(Dataset entries)
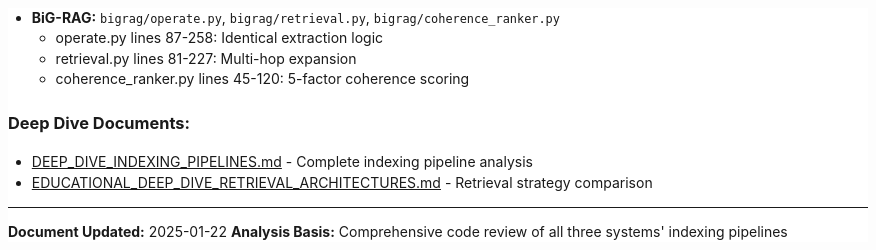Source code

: - **BiG-RAG:** `bigrag/operate.py`, `bigrag/retrieval.py`, `bigrag/coherence_ranker.py`
  - operate.py lines 87-258: Identical extraction logic
  - retrieval.py lines 81-227: Multi-hop expansion
  - coherence_ranker.py lines 45-120: 5-factor coherence scoring

### Deep Dive Documents:
- [DEEP_DIVE_INDEXING_PIPELINES.md](DEEP_DIVE_INDEXING_PIPELINES.md) - Complete indexing pipeline analysis
- [EDUCATIONAL_DEEP_DIVE_RETRIEVAL_ARCHITECTURES.md](EDUCATIONAL_DEEP_DIVE_RETRIEVAL_ARCHITECTURES.md) - Retrieval strategy comparison

---

**Document Updated:** 2025-01-22
**Analysis Basis:** Comprehensive code review of all three systems' indexing pipelines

▶ Directive
Copy the lines of the listing exactly, covering all of them, and leave the pictures out of your answer.

▶ Response below
Source code

: - **BiG-RAG:** `bigrag/operate.py`, `bigrag/retrieval.py`, `bigrag/coherence_ranker.py`
  - operate.py lines 87-258: Identical extraction logic
  - retrieval.py lines 81-227: Multi-hop expansion
  - coherence_ranker.py lines 45-120: 5-factor coherence scoring

### Deep Dive Documents:
- [DEEP_DIVE_INDEXING_PIPELINES.md](DEEP_DIVE_INDEXING_PIPELINES.md) - Complete indexing pipeline analysis
- [EDUCATIONAL_DEEP_DIVE_RETRIEVAL_ARCHITECTURES.md](EDUCATIONAL_DEEP_DIVE_RETRIEVAL_ARCHITECTURES.md) - Retrieval strategy comparison

---

**Document Updated:** 2025-01-22
**Analysis Basis:** Comprehensive code review of all three systems' indexing pipelines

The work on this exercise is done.